=== LISTED RECORDS ===
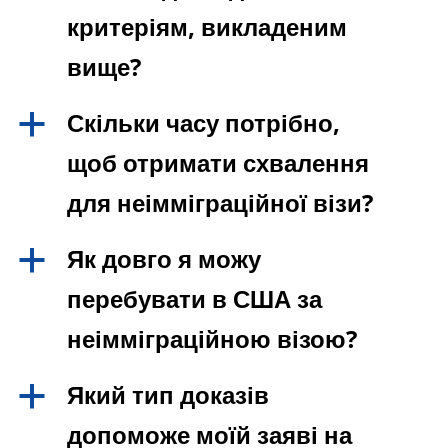
критеріям, викладеним
вище?
Скільки часу потрібно,
a
щоб отримати схвалення
для неімміграційної візи?
Як довго я можу
a
перебувати в США за
неімміграційною візою?
Який тип доказів
a
допоможе моїй заяві на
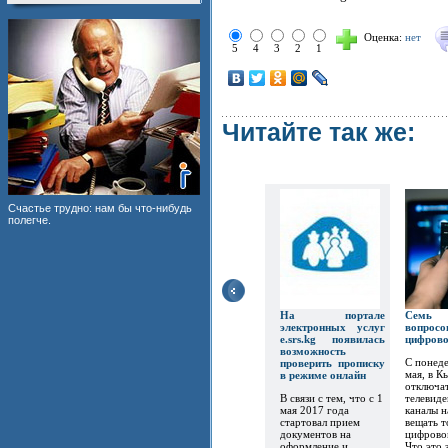
Оценка:
нет
5
4
3
2
1
Читайте так же:
Счастье трудно: нам бы что-нибудь
полегче.
На портале
Семь
электронных услуг
вопр
e.srs.kg появилась
цифров
возможность
С понеде
проверить прописку
мая, в К
в режиме онлайн
отключат
В связи с тем, что с 1
телевиде
мая 2017 года
каналы 
стартовал прием
вещать т
документов на
цифрово
оформление и
Что это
===
Please set down every record exactly as it appears, leaving out the pictures.

критеріям, викладеним
вище?
Скільки часу потрібно,
a
щоб отримати схвалення
для неімміграційної візи?
Як довго я можу
a
перебувати в США за
неімміграційною візою?
Який тип доказів
a
допоможе моїй заяві на
Оценка:
нет
5
4
3
2
1
Читайте так же:
Счастье трудно: нам бы что-нибудь
полегче.
На портале
Семь
электронных услуг
вопр
e.srs.kg появилась
цифров
возможность
С понеде
проверить прописку
мая, в К
в режиме онлайн
отключат
В связи с тем, что с 1
телевиде
мая 2017 года
каналы 
стартовал прием
вещать т
документов на
цифрово
оформление и
Что это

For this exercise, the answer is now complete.